Analyzing a Bottleneck in ClickHouse: Cloudflare's Experience
Cloudflare encountered a significant issue with their billing pipeline when a hidden bottleneck in their ClickHouse online analytical processing (OLAP) database caused delays. This problem, which followed a migration, had severe implications for invoice reconciliation and revenue streams. In this analysis, we explore the technical challenges, the root cause, and the solutions that were implemented to resolve the issue.
Overview of ClickHouse Usage at Cloudflare
ClickHouse serves as a core component in Cloudflare's operations, functioning as a high-performance OLAP database for handling vast amounts of data. The platform processes millions of queries daily to calculate billing for Cloudflares product usage. With over a hundred petabytes of data spread across dozens of clusters, the platform supports revenue management, fraud detection systems, and more.

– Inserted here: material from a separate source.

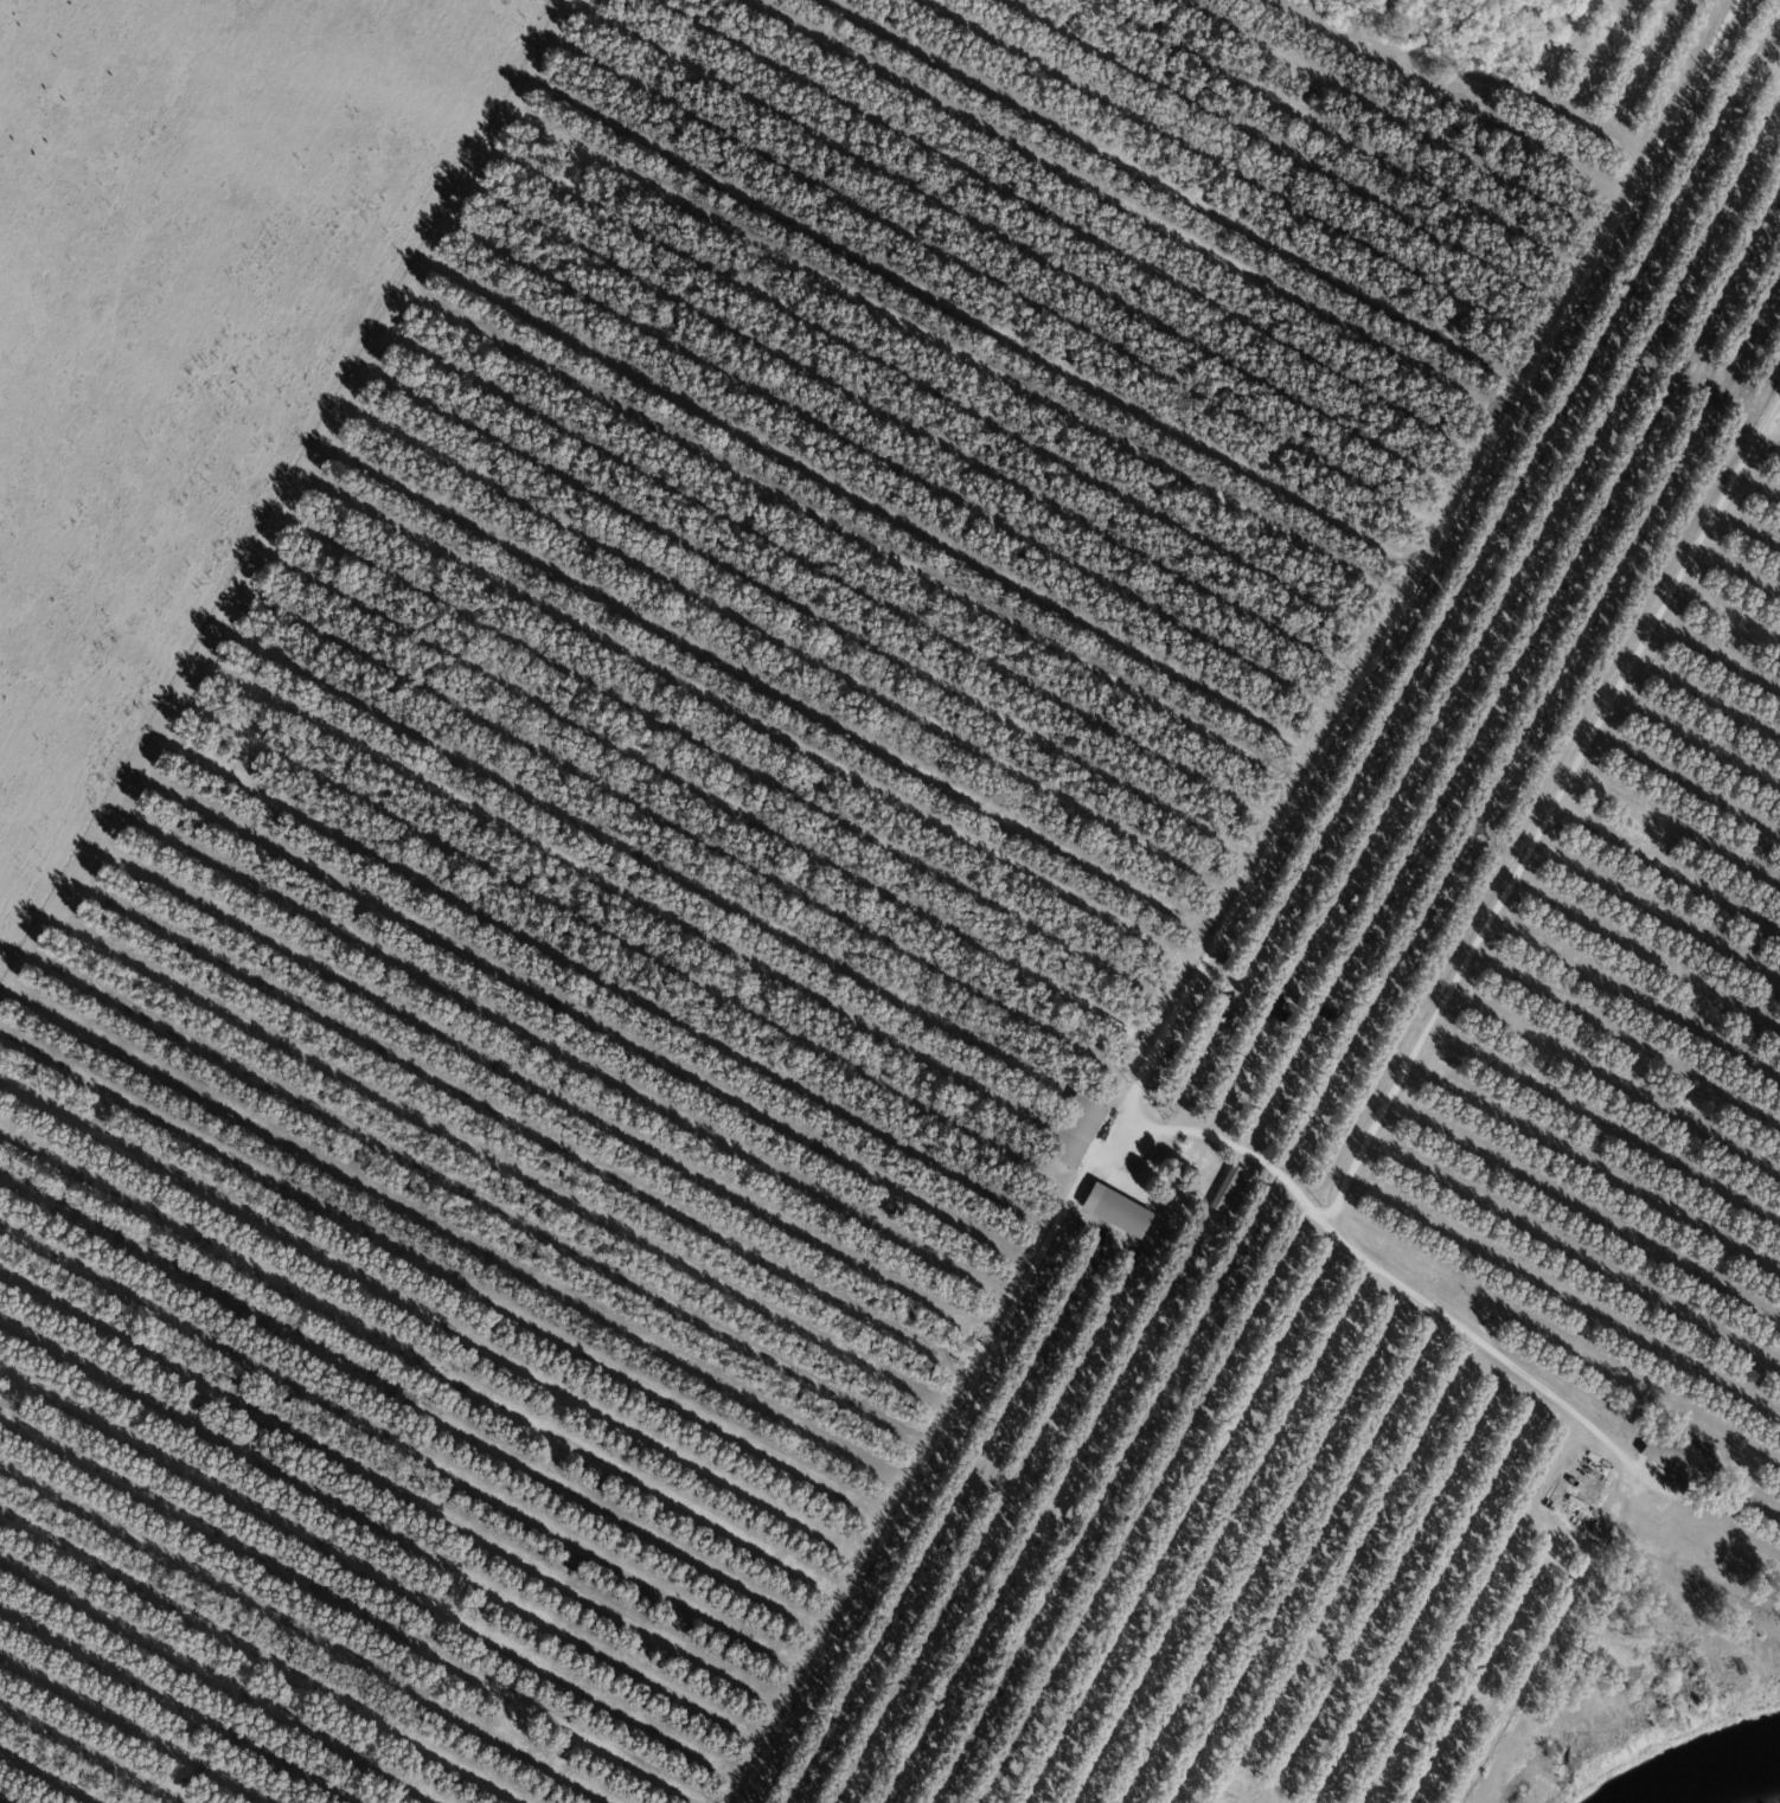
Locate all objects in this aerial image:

To streamline data ingestion for internal teams, Cloudflare introduced the ReadyAnalytics system in 2022. This centralized solution allows various teams to feed data into a singular, massive table distinguished by a namespace. Each record utilizes a standardized schema featuring multiple float fields, string fields, timestamps, and an indexID. This schema ensures efficient data sorting and query performance.
Impact of the Bottleneck on Billing Operations
The bottleneck was particularly problematic because it disrupted the timely completion of daily aggregation jobs in ClickHouse. These jobs are essential for generating accurate invoices for Cloudflare's customers. Delays in processing led to challenges in reconciling invoices, which in turn impacted hundreds of millions of dollars in revenue and related systems.

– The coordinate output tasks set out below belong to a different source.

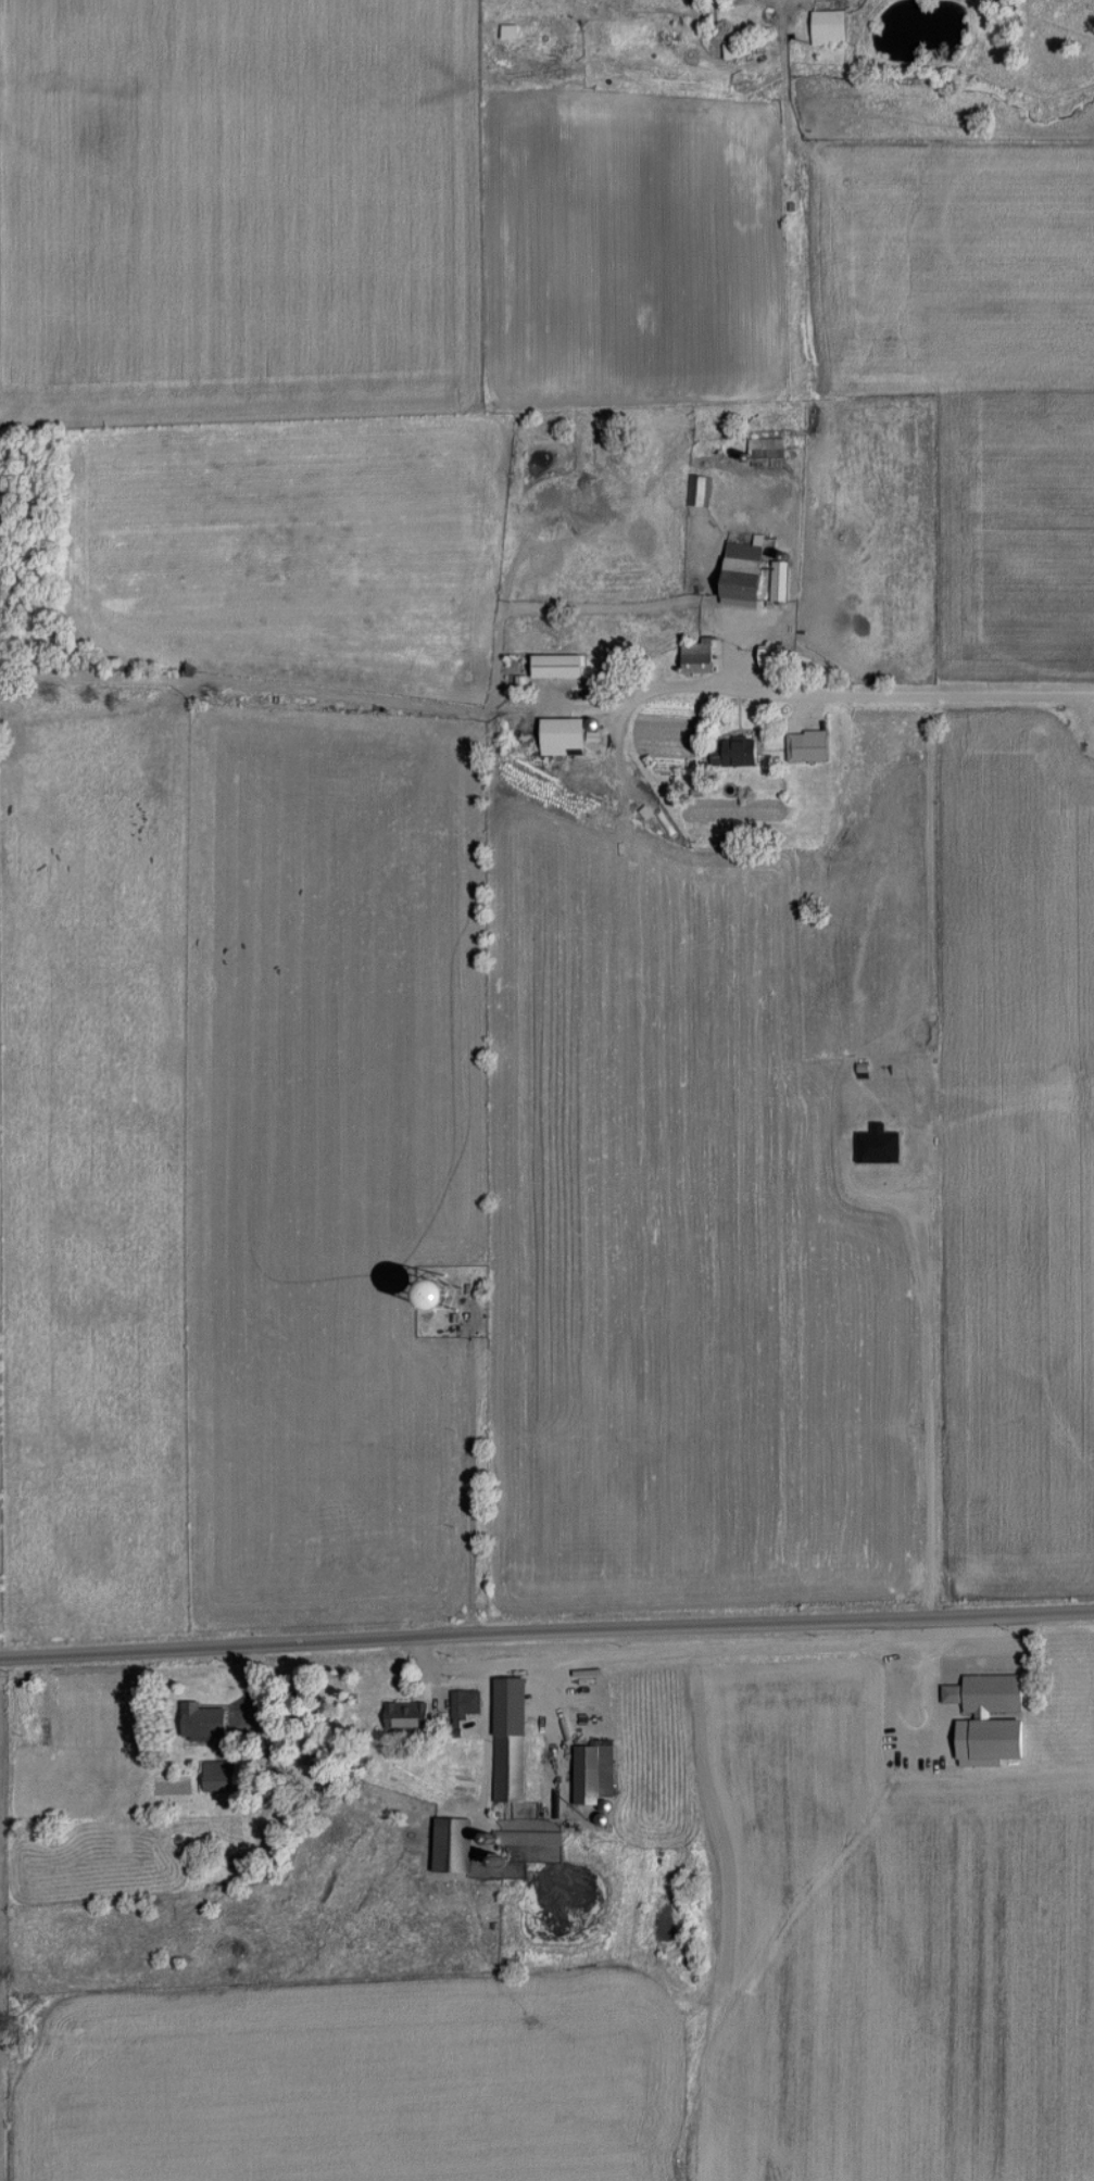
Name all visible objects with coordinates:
road: (789, 1)
building: (829, 28)
building: (509, 31)
building: (733, 50)
building: (767, 452)
building: (696, 490)
building: (549, 502)
building: (583, 502)
building: (755, 571)
building: (773, 655)
building: (699, 657)
building: (558, 666)
road: (827, 690)
building: (811, 746)
building: (744, 751)
road: (546, 1636)
building: (467, 1701)
building: (411, 1714)
building: (205, 1720)
building: (994, 1727)
building: (45, 1731)
building: (513, 1738)
building: (597, 1773)
building: (222, 1775)
building: (455, 1844)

Initially, common performance metrics such as IO operations, memory usage, rows scanned, and parts read appeared normal, which made diagnosing the issue particularly challenging. As the slowdown persisted, it became clear that the root cause was buried deeper within the system.
Discovery of the Hidden Bottleneck
After a detailed investigation, Cloudflare engineers identified a hidden bottleneck in the internal workings of ClickHouse. This bottleneck was related to how data was stored and processed, particularly in the context of the primary key structure. The primary key, which included namespace, indexID, and timestamp, was not optimized for the increasing scale and query demands of the database.

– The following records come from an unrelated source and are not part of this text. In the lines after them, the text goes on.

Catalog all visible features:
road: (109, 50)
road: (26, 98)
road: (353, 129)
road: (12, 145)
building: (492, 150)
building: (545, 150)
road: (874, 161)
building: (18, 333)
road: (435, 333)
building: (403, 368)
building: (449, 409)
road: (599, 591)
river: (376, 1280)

The issue was compounded by the system's retention policy. A singular retention policy applied across diverse datasets created inefficiencies, as data with varying access patterns and lifecycles were treated uniformly. This one-size-fits-all approach led to suboptimal resource utilization and hindered performance.
The Role of the Retention Policy
The retention policy in question was designed to manage the vast amount of data stored in ClickHouse. However, the policy did not account for the unique requirements of different data namespaces. As a result, frequently queried data and rarely accessed data were retained in the same way, leading to unnecessary resource consumption and slower query performance.
This limitation became more pronounced as the system grew, reaching over 2 petabytes of data and an ingestion rate of millions of rows per second by December 2024. The lack of a flexible retention policy became a critical bottleneck, requiring immediate attention.
Solutions Implemented to Resolve the Issue
Cloudflare's engineers addressed the bottleneck by introducing three distinct patches to the ClickHouse system. These patches focused on optimizing the internal processes and addressing inefficiencies in the retention policy. The patches allowed for more granular management of data retention and improved the performance of the primary key structure.
By tailoring the retention policy to the specific needs of different datasets, the engineers significantly reduced resource consumption and enhanced query performance. These changes restored the efficiency of the billing pipeline, ensuring timely invoice generation and reconciliation.
Lessons Learned and Broader Implications
This experience underscores the importance of continuous monitoring and optimization in large-scale analytics platforms. Even seemingly minor inefficiencies can have cascading effects, particularly in systems that handle high volumes of data and transactions. Cloudflare's proactive approach to diagnosing and resolving the issue highlights the value of thorough system analysis and targeted optimization.
As organizations increasingly rely on data-driven operations, the need for robust and scalable database solutions like ClickHouse becomes more critical. However, this case study also serves as a reminder that such systems require careful configuration and ongoing maintenance to perform effectively at scale.